- _TO DO_
All of the entries below should be copied exactly as they appear.

*-*-*

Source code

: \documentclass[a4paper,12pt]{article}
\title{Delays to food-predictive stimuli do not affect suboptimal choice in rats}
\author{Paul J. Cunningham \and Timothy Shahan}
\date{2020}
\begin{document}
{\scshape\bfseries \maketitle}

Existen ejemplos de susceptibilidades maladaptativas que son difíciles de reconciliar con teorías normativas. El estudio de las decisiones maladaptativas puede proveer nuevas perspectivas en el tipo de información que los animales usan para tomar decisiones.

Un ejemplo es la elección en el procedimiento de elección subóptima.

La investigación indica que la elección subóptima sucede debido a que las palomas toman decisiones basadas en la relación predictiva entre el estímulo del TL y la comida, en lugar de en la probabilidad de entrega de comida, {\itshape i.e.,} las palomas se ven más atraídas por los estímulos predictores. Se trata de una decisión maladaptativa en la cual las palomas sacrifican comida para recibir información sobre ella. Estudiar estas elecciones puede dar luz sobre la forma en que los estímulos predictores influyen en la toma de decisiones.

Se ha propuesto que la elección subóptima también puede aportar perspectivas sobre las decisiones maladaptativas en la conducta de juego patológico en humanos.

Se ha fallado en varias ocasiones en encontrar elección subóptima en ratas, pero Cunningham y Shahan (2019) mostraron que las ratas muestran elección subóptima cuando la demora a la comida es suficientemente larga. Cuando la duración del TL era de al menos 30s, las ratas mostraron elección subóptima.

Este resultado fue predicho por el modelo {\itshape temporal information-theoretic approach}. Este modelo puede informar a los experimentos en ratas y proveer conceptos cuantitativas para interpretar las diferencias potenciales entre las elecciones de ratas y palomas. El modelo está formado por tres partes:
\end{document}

*-*-*

- _REPLY TO THE TASK_
Source code

: \documentclass[a4paper,12pt]{article}
\title{Delays to food-predictive stimuli do not affect suboptimal choice in rats}
\author{Paul J. Cunningham \and Timothy Shahan}
\date{2020}
\begin{document}
{\scshape\bfseries \maketitle}

Existen ejemplos de susceptibilidades maladaptativas que son difíciles de reconciliar con teorías normativas. El estudio de las decisiones maladaptativas puede proveer nuevas perspectivas en el tipo de información que los animales usan para tomar decisiones.

Un ejemplo es la elección en el procedimiento de elección subóptima.

La investigación indica que la elección subóptima sucede debido a que las palomas toman decisiones basadas en la relación predictiva entre el estímulo del TL y la comida, en lugar de en la probabilidad de entrega de comida, {\itshape i.e.,} las palomas se ven más atraídas por los estímulos predictores. Se trata de una decisión maladaptativa en la cual las palomas sacrifican comida para recibir información sobre ella. Estudiar estas elecciones puede dar luz sobre la forma en que los estímulos predictores influyen en la toma de decisiones.

Se ha propuesto que la elección subóptima también puede aportar perspectivas sobre las decisiones maladaptativas en la conducta de juego patológico en humanos.

Se ha fallado en varias ocasiones en encontrar elección subóptima en ratas, pero Cunningham y Shahan (2019) mostraron que las ratas muestran elección subóptima cuando la demora a la comida es suficientemente larga. Cuando la duración del TL era de al menos 30s, las ratas mostraron elección subóptima.

Este resultado fue predicho por el modelo {\itshape temporal information-theoretic approach}. Este modelo puede informar a los experimentos en ratas y proveer conceptos cuantitativas para interpretar las diferencias potenciales entre las elecciones de ratas y palomas. El modelo está formado por tres partes:
\end{document}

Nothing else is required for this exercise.